UNITED STATES DISTRICT COURT FOR THE SOUTHERN DISTRICT OF NEW YORK
June 18, 1985
JOSEPH J. MAHONEY, Plaintiff, against THE UNITED STATES OF AMERICA and THE SECRETARY OF THE NAVY, Defendants
The opinion of the court was delivered by: SPRIZZO
OPINION & ORDER
SPRIZZO, D. J.:
This is an action for correction of military records brought pursuant to 10 U.S.C. § 1552 (1982). Plaintiff Joseph J. Mahoney served in the United States Marine Corps from October 6, 1953 until May 24, 1956. Mahoney received a bad conduct discharge as a result of a general court-martial ("GCM") conviction on March 10, 1955. The GCM found Mahoney guilty on two specifications of desertion and one count of failure to obey a lawful order.

DATA SHOWN:
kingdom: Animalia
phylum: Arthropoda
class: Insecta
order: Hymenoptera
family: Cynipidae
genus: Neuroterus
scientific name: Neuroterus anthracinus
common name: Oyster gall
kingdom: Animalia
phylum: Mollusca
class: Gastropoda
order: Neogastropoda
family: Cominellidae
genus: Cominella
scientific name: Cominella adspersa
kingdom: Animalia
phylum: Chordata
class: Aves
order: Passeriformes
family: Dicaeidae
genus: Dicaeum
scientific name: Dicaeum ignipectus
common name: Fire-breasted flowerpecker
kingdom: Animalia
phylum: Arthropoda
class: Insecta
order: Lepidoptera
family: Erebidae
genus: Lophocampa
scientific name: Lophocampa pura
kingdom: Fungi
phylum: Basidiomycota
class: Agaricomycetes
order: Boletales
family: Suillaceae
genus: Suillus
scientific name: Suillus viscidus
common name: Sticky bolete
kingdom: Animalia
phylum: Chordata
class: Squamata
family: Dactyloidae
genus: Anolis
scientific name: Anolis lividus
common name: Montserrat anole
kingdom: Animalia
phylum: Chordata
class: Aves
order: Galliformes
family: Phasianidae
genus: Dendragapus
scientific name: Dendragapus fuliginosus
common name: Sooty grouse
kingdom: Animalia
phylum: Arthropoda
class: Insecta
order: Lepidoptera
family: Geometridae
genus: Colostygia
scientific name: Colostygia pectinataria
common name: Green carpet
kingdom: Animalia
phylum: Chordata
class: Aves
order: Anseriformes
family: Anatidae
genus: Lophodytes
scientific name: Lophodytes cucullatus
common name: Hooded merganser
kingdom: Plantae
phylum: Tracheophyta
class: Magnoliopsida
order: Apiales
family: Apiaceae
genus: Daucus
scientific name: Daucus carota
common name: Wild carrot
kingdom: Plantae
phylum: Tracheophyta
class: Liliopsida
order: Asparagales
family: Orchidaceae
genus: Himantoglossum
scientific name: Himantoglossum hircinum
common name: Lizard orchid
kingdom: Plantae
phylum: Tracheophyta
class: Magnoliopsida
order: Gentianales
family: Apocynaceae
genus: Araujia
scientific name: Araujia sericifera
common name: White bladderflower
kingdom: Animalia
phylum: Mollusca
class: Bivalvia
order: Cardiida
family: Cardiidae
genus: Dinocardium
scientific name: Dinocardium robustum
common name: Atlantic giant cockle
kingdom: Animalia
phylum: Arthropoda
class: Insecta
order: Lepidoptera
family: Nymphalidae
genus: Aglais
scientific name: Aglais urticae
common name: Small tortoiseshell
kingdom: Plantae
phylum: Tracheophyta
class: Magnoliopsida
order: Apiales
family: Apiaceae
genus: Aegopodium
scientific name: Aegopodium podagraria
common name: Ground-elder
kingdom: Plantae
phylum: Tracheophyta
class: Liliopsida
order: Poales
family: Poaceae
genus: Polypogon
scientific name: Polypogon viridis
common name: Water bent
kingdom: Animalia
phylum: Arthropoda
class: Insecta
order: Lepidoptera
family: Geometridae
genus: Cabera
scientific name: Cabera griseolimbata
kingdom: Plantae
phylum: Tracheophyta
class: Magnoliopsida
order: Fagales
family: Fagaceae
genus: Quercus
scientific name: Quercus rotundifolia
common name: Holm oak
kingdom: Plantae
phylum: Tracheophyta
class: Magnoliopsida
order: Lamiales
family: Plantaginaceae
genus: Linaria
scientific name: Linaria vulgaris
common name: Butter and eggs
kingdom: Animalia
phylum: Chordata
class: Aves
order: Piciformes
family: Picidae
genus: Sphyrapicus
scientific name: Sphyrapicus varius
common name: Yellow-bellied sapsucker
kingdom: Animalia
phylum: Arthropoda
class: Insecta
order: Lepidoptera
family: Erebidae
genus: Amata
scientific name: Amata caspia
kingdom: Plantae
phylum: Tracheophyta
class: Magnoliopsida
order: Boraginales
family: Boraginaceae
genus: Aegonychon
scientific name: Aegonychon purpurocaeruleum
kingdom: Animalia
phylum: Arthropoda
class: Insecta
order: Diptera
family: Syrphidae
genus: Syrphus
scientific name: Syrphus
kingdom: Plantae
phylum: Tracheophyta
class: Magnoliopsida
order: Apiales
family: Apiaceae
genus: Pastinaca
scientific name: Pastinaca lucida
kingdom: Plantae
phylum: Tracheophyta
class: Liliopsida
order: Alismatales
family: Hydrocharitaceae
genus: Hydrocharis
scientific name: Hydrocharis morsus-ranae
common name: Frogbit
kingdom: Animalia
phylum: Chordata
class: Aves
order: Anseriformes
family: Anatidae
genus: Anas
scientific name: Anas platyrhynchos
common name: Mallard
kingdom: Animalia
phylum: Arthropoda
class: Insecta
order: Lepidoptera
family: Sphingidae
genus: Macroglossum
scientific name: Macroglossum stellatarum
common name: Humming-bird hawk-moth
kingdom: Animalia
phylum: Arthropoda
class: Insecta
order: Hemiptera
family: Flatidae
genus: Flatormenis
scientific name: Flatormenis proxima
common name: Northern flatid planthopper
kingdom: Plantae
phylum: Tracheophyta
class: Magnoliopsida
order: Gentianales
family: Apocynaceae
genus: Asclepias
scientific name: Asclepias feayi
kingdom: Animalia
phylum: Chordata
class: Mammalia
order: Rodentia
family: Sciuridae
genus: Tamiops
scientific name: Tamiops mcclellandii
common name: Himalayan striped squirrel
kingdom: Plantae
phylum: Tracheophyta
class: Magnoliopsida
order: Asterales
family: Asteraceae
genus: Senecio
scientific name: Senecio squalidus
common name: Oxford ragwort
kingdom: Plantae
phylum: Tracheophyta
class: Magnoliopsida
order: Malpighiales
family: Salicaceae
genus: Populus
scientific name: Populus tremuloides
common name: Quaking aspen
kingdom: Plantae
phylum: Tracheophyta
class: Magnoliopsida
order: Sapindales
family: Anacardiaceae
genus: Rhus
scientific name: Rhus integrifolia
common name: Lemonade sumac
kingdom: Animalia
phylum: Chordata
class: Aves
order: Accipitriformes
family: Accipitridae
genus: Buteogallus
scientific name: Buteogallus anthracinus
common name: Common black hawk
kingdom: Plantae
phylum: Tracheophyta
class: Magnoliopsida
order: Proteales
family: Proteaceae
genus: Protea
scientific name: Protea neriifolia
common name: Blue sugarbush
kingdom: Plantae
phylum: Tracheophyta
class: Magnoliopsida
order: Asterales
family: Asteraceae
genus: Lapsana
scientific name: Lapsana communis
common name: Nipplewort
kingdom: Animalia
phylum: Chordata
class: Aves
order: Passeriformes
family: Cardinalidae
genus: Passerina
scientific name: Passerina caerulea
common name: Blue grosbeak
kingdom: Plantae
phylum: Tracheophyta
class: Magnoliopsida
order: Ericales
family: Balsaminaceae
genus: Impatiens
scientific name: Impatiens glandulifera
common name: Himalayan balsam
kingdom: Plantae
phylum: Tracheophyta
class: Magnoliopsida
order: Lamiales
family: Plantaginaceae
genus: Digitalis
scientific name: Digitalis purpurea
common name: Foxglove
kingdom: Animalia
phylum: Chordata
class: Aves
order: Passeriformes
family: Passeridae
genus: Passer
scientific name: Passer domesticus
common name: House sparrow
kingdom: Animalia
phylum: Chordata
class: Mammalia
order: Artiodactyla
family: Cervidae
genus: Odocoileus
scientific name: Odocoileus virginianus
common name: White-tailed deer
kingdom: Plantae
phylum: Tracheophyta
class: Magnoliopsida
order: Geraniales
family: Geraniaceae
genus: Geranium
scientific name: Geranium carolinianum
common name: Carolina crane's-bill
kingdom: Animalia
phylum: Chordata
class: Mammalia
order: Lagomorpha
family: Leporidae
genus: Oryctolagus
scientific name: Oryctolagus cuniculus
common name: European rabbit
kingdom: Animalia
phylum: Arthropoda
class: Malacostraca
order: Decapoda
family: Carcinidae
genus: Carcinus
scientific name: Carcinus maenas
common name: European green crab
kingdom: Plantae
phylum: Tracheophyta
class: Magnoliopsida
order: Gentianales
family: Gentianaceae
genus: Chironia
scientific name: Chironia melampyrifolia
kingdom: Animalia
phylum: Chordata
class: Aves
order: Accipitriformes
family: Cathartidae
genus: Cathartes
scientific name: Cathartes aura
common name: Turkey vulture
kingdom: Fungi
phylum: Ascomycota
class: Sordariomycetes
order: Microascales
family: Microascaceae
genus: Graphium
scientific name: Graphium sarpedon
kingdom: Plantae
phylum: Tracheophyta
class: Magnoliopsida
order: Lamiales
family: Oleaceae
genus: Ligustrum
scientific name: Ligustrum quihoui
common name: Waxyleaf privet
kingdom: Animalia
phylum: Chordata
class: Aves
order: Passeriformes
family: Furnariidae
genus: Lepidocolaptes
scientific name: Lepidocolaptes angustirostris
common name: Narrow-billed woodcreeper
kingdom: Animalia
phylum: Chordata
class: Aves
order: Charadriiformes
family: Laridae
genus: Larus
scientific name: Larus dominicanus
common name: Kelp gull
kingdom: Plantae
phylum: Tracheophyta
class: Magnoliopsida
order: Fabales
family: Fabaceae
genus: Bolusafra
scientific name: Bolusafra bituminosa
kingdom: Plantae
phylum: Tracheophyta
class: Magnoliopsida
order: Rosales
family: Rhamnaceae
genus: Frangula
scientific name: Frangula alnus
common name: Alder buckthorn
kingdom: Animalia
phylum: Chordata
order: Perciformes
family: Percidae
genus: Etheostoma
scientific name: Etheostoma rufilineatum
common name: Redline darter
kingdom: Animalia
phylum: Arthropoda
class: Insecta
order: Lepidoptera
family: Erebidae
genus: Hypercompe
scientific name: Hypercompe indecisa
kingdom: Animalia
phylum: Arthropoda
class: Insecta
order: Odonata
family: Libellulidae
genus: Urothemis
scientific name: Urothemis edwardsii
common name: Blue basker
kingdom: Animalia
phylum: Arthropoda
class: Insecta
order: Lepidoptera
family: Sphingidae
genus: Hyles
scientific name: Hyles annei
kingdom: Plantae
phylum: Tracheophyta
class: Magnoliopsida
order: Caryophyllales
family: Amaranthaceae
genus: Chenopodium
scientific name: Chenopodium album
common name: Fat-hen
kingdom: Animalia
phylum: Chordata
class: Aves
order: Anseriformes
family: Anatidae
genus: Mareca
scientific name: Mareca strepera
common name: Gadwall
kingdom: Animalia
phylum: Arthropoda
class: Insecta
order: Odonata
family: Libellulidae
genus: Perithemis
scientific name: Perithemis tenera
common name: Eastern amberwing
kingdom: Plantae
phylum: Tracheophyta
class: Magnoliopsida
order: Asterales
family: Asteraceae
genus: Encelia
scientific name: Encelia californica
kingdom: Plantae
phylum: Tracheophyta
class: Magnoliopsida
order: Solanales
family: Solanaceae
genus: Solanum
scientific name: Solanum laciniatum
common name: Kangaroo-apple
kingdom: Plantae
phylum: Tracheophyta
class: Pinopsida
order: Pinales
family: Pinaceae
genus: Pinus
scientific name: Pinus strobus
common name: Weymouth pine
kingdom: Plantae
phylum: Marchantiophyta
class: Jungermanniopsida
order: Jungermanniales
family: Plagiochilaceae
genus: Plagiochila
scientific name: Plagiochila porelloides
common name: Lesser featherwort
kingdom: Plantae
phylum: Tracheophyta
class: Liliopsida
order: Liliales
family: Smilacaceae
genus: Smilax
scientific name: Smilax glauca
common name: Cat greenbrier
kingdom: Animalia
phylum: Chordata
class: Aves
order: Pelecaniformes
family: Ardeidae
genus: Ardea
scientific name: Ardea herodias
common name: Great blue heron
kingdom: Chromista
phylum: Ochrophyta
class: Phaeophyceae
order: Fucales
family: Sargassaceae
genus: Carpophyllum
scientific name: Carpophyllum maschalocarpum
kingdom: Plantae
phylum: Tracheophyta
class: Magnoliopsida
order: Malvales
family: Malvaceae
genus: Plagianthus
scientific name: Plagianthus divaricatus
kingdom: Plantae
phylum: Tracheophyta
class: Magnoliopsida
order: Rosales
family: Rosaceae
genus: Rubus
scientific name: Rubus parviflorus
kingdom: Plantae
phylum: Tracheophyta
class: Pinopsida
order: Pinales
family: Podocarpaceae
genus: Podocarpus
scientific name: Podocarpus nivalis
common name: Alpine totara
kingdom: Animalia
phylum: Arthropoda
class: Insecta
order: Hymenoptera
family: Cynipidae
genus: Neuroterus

SET EXERCISE 1: According to the Mahoney opinion, on what date was Mahoney convicted by general court-martial?
SET EXERCISE 2: Write what comes next in the Mahoney opinion, picking up after its last sentence.
The material isn't needed for anything here.

EXPECTED ANSWER 1: March 10, 1955.

EXPECTED ANSWER 2:
The evidence before the GCM was as follows. Mahoney, without authorization, twice departed from his duty station at Quantico, Virginia, and remained away from his duty station for protracted periods of time, 54 and 142 days respectively. Each absence was terminated by Mahoney's arrest (in Yonkers, New York), and each arrest took place far from Mahoney's duty station, but near to another duty station (Brooklyn, New York) to which Mahoney could have returned. During the periods of his absence from duty in 1954, Mahoney was found to be living with an unmarried civilian female in Yonkers, New York. At the time, this woman was pregnant with a child whom both plaintiff and she believed she had conceived with Mahoney in May of 1954. At his court-martial, both plaintiff and this woman testified that Mahoney had secured civilian employment during the period of his second prolonged absence from duty. See Ex. A to Defendant's Notice of Motion (certified copy of the complete record of Mahoney's court-martial) at 10, 37-41; see also Ex. B to Verified Complaint at 1.
At the time of plaintiff's conviction, authorized punishment for his offenses included dishonorable discharge, confinement for a period of up to six years, total forfeiture of pay, and reduction in pay to the lowest pay grade, E-1. See Exec. order No. 10214, 3 C.F.R. 408 (1951), reprinted in Manual for Courts-Martial, United States (1951), at § 127c. Plaintiff received instead a bad conduct discharge, forfeiture of all pay and allowances for eighteen months, confinement for a period of eighteen months, and a reduction of pay grade to level E-1. See Verified Complaint at P "Eighth"; Ex. A. to Verified Complaint.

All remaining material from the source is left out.